Clucking her tongue as she gathered her thoughts, she straightened the seams of her pantyhose, knocked some dust off her shirt, and snatched up her tote once more.

“There’s got to be something else,” she mused as she walked toward the back of the building. She’d parked two streets away and had squeezed onto the barricaded lot through a gap in the chain-link fence. She didn’t like to think of what she was doing as trespassing. If she got caught and push came to shove, she could tell the police she was doing a “wellness check” on a client. The fact that Mr. Toft wasn’t actually her client was irrelevant. The local cops rarely followed up.

Scrolling through the checklist she’d compiled in her phone’s note app, she pondered if there was anything she’d missed—any family of Mr. Toft’s that she hadn’t tried to contact, or even distant friends of his who might have had some idea of where he spent his time.

There was nothing. No stone left unturned.

“Damn,” she spat, rounding the corning of the building and walking with purpose toward the fence. “Somehow, this guy going off the grid is going to be my fault. Always blame the paralegal, right?”

Every day as she walked into the law offices of Delphi, Rott, and Simon, she wondered if she should have gone into private detective work like her father had. She could have been her own boss, but her father had insisted she should shoot for a career that came with a steady paycheck and benefits. He’d been happy that she’d gotten hired by a prestigious Las Vegas firm after college, and still proud when she’d moved back to Fallon to tend to him. All he’d wanted before cancer had taken him was for Mary to be settled and secure. She was. She was also just…miserable.
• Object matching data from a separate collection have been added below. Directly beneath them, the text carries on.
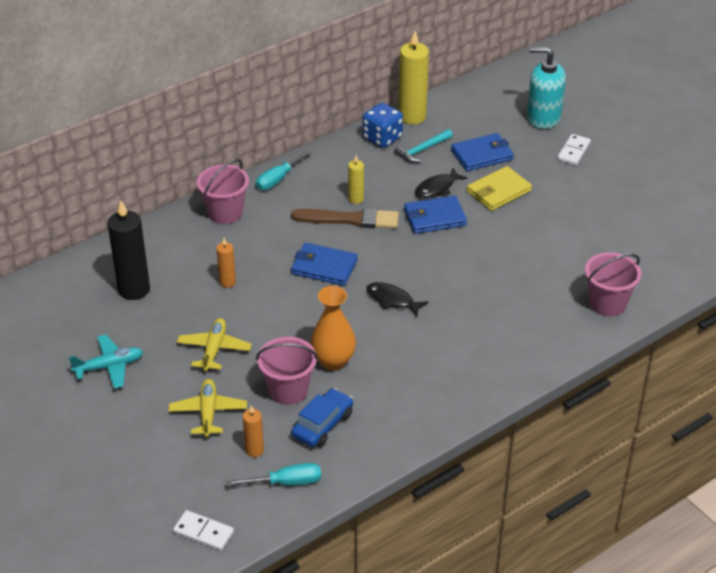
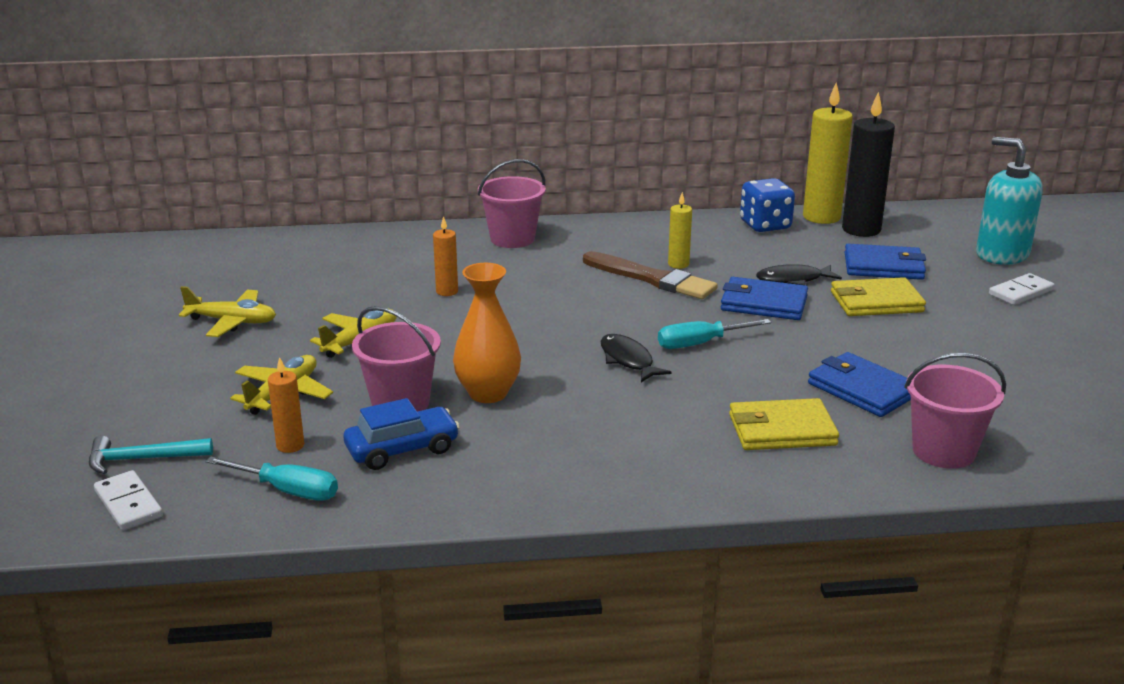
camera: 30 degrees right, 15 degrees down
(109, 367) = (232, 322): turquoise plane -> yellow plane
(134, 289) = (339, 270): black candle -> black candle (861, 230)
(278, 179) = (604, 228): turquoise screwdriver -> turquoise screwdriver (700, 343)
(324, 267) = (574, 309): blue wallet -> blue wallet (862, 389)
(422, 150) = (806, 245): turquoise hammer -> turquoise hammer (142, 459)
(517, 322) = (781, 430): none -> yellow wallet

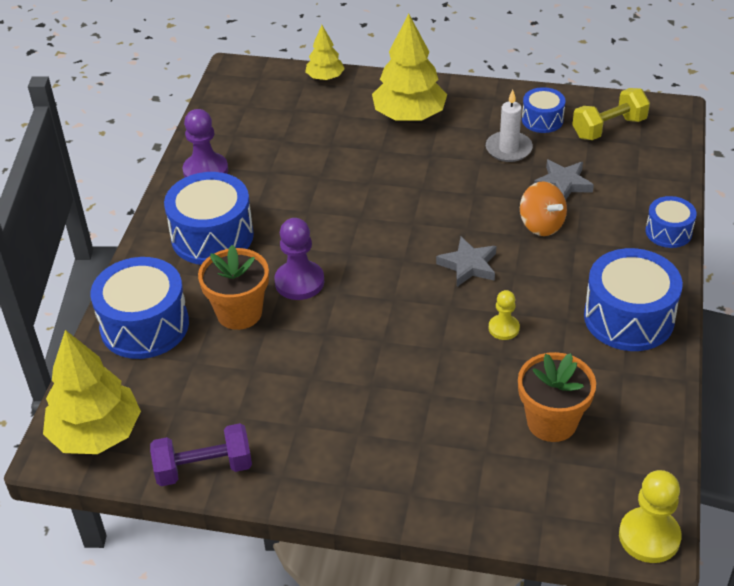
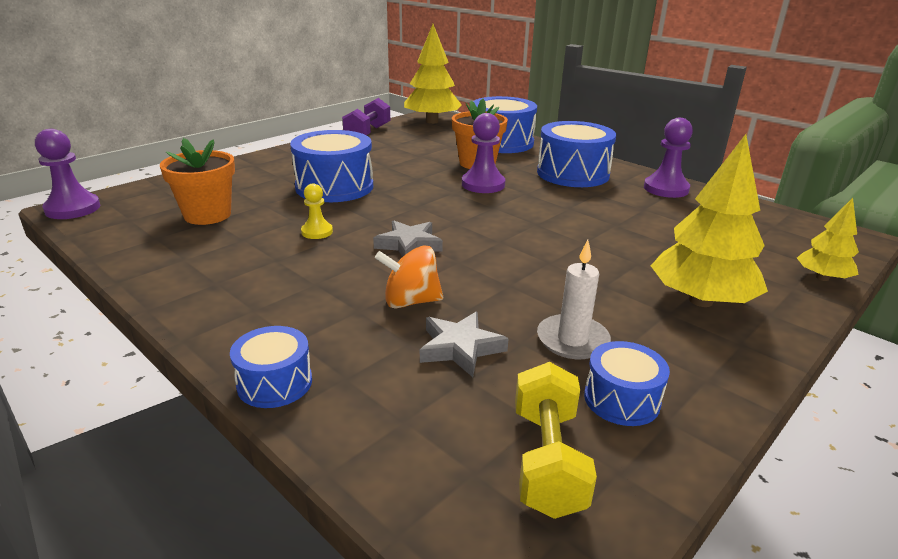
camera: 120 degrees right, 15 degrees down
(628, 318) = (222, 289): blue drum -> blue drum (334, 187)
(649, 537) = (73, 209): yellow pawn -> purple pawn

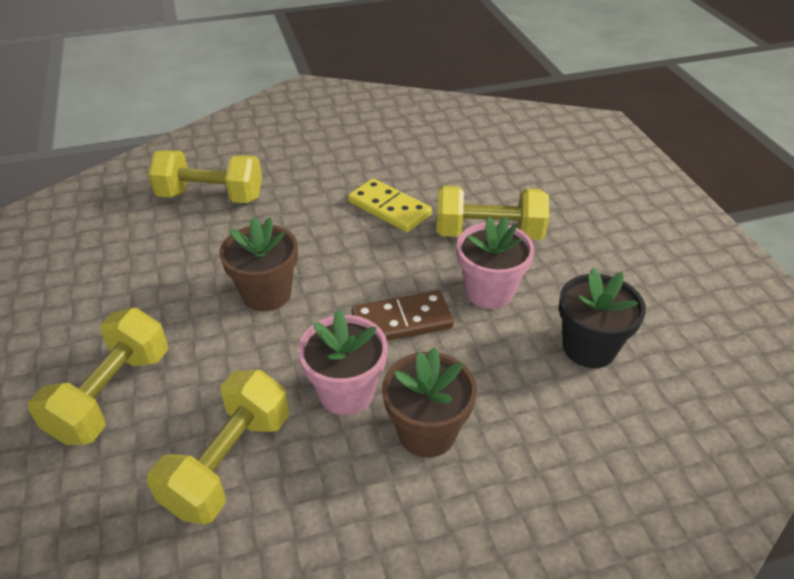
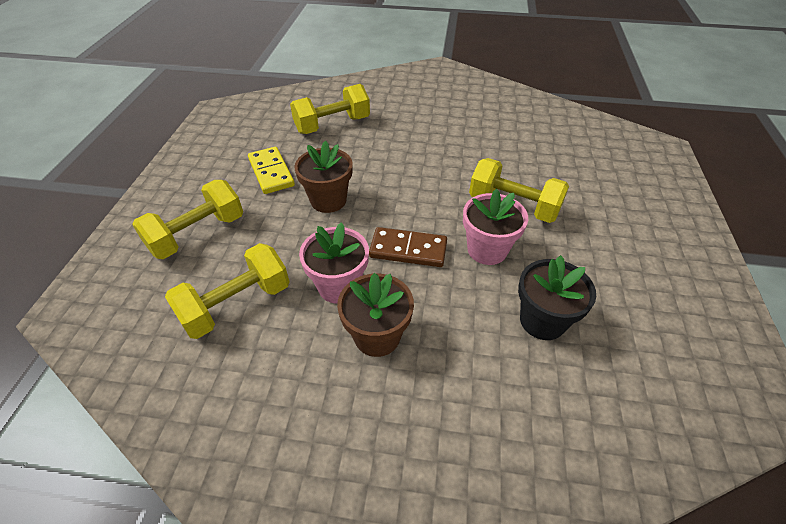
camera: 25 degrees right, 5 degrees up
(211, 197) = (332, 125): yellow dumbbell -> yellow dumbbell turned 60 degrees counterclockwise
(389, 208) = (448, 166): yellow domino -> yellow domino (271, 172)

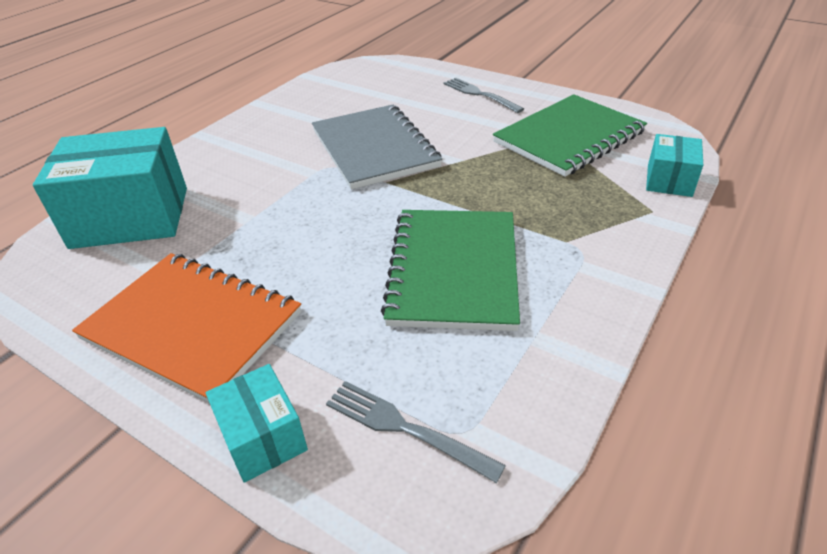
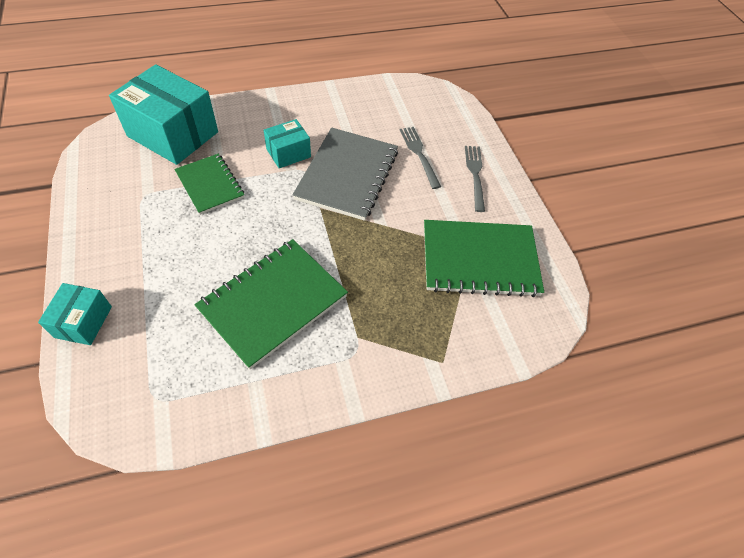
camera: 35 degrees right, 15 degrees up
(192, 326) = (123, 232): orange notebook -> none
(241, 230) = (210, 185): none -> green notebook
(405, 428) = (137, 373): grey fork -> grey fork (419, 154)
(669, 180) = (491, 349): turquoise box -> turquoise box (288, 153)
Since his death, she’d been considering making a big change. She toyed with the thought of sending a note to Queen Tess of the Afótama and asking if she would be welcome in Norseton. If Mary went, however, she could never return to Fallon. The crew in Fallon didn’t trust the Afótama—they thought they were pretentious and weak-minded.

Mary didn’t care what they thought, though. Things had to be better in Norseton—less hostile, less distrustful. She was sick of all the damned paranoia. Being in Vegas for so long had helped her reach the conclusion that the people in Fallon were their own worst enemies. They just weren’t self-aware enough to see the truth.
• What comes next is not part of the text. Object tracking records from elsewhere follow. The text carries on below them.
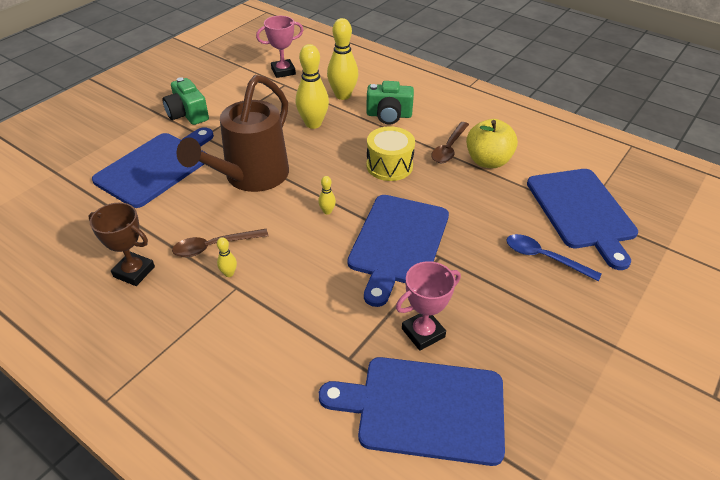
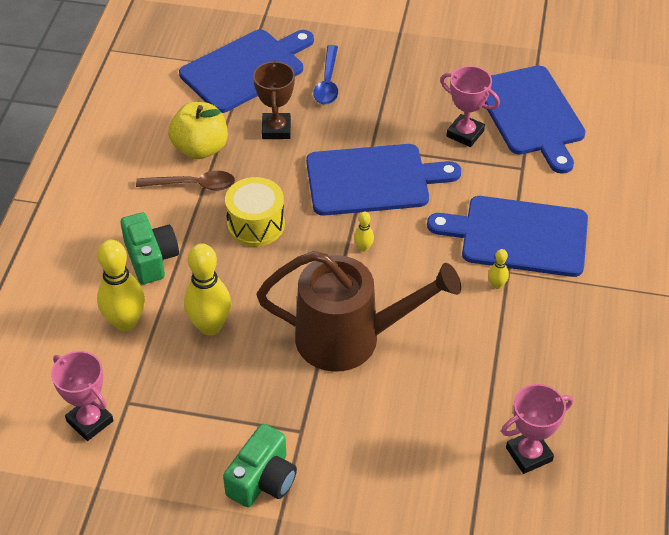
camera: 115 degrees left, 5 degrees up
(79, 225) = (529, 454): none -> pink trophy
(134, 272) = (548, 360): brown trophy -> brown trophy (276, 129)
(156, 167) = (391, 444): blue cutting board -> blue cutting board (518, 236)
(214, 246) = (472, 314): brown spoon -> none

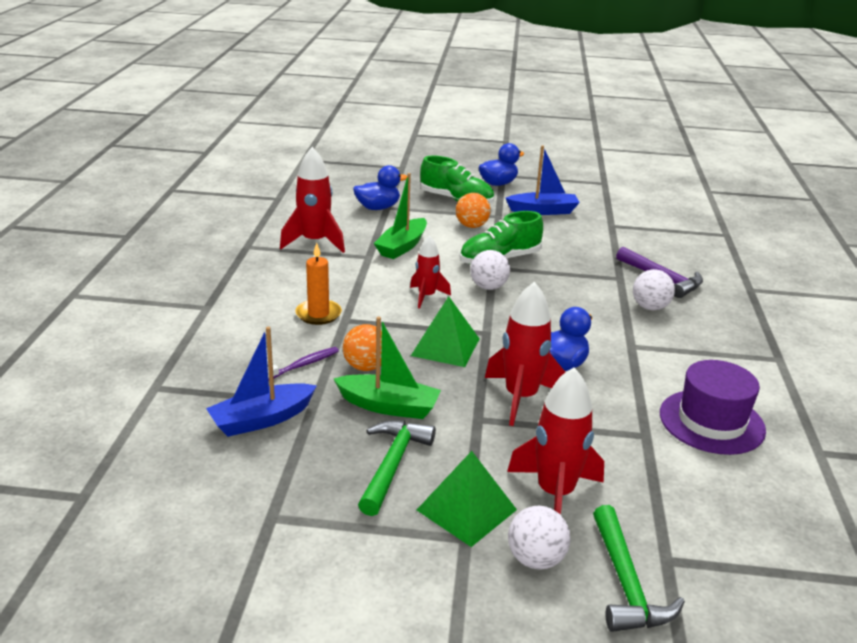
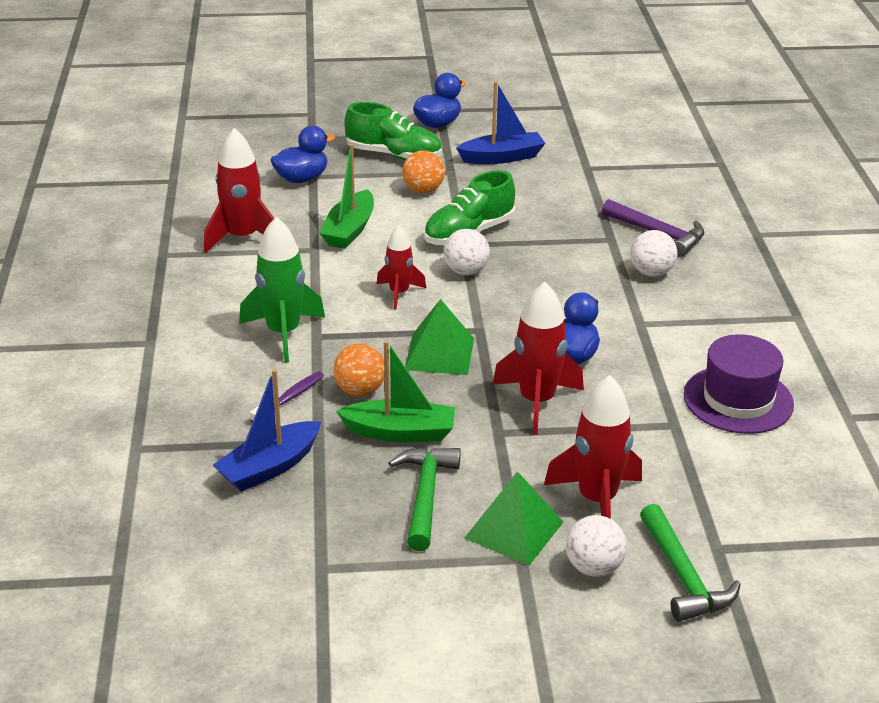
camera: 10 degrees left, 5 degrees up
(318, 314) = (283, 333): orange candle -> green rocket

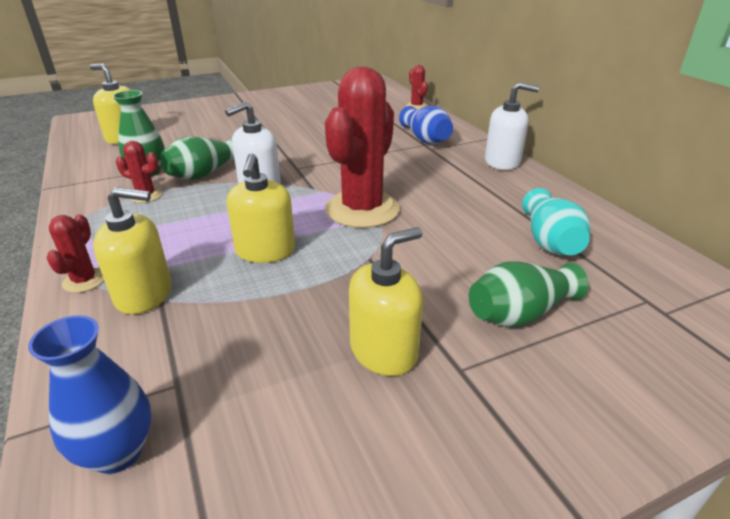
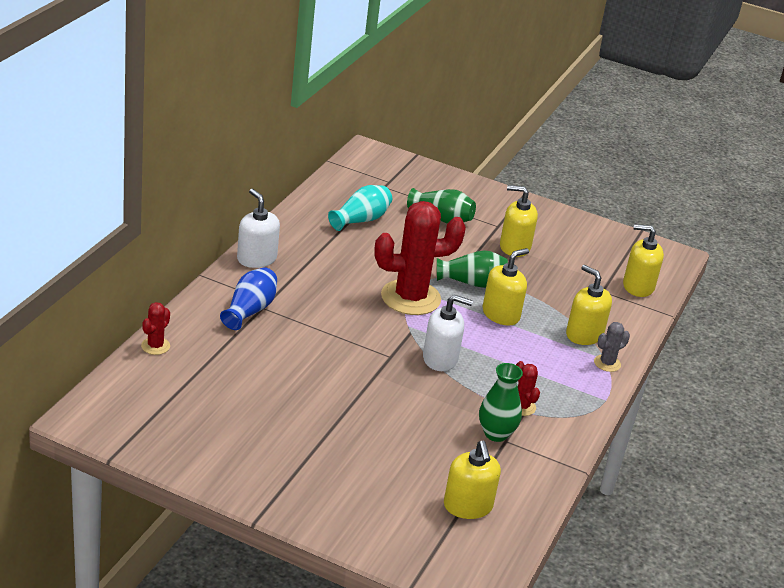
camera: 135 degrees left, 0 degrees up
(84, 280) = (607, 363): red cactus -> grey cactus
(118, 452) = (638, 286): blue vase -> yellow soap dispenser
(204, 174) = (459, 400): green vase -> green vase (472, 283)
She paused at the small loading bay at the back of the building, and turned. She’d thought she’d sensed someone behind her. Had the person been like her—a little weird—their psychic pull would have been stronger. But the person didn’t hit her psychic radar the way other witches did.
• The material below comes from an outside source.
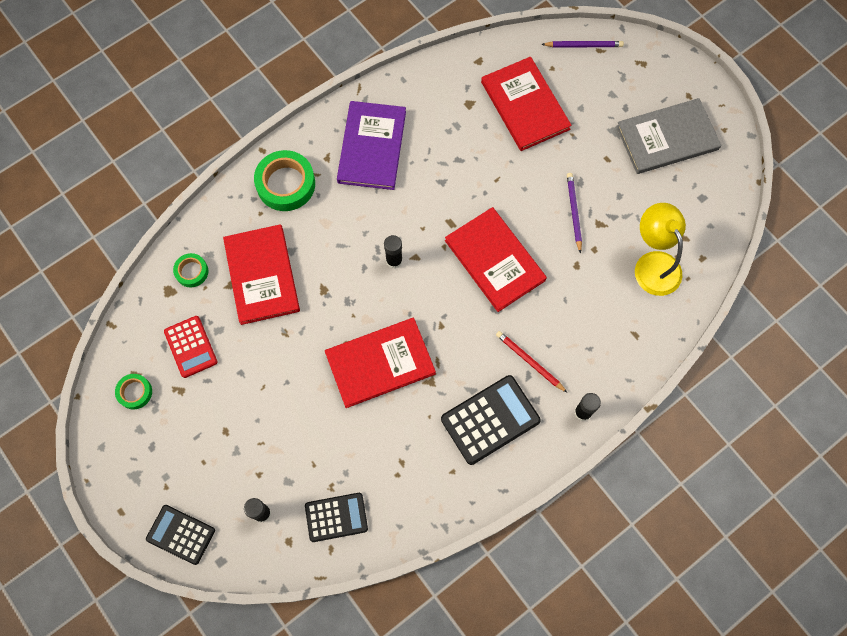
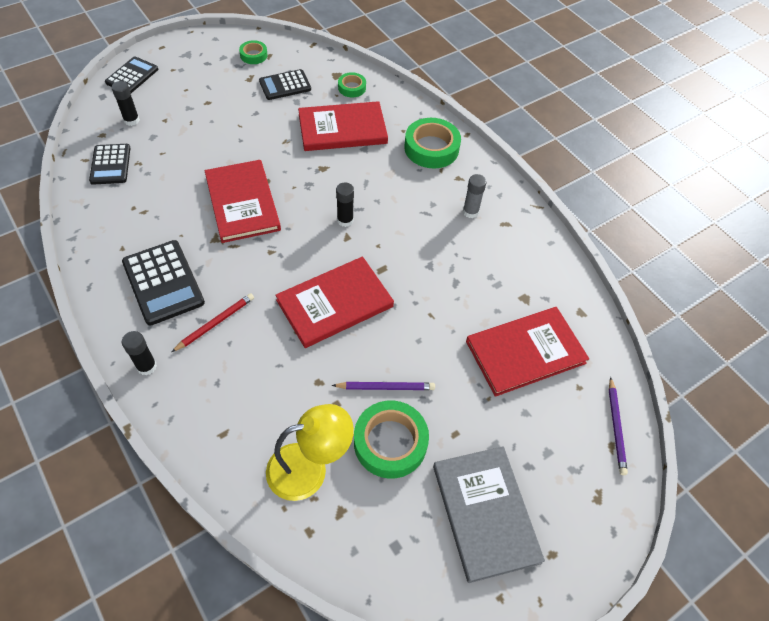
camera: 90 degrees right, 15 degrees down
(191, 347) = (285, 85): red calculator -> black calculator
(372, 147) = (470, 212): purple book -> grey glue stick
(622, 206) = (390, 442): none -> green tape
“Plain-old human?” she whispered, but no. Just a pigeon.

Rolling her eyes at herself, she continued walking. “I think I need a vacation. Blood pressure is all out of whack, and for no good reason.”

She hadn’t had a real vacation since her father died. In fact, she’d just finished paying off the funeral. Of course, a man who’d lived life by the seat of his pants his entire life hadn’t had life insurance. The funeral bill had been a priority. If she had to keep seeing the statement in her mailbox every month, she’d never move on to the next stage of grief. She was finally emerging from the depression part and finally moving toward acceptance.

That didn’t mean she didn’t ask herself, Why him? Why Daddy? every evening when she ate dinner alone. It just meant that she understood that his time had been up, and that just sucked.

She glanced down at her phone again, pondering if she should try to make another call to the lawyer she knew in Norseton, just to let him know she was still interested in a position there. But before she could slide her thumb across the screen, her body was yanked backward by her shirt. Her arms flailed as she fell, and the fear of a fall ratcheted up her pulse, but it didn’t come.

She was instead yanked against a hard body, and a hand that reeked of oil and some sharper, medicinal odor pressed to her nose.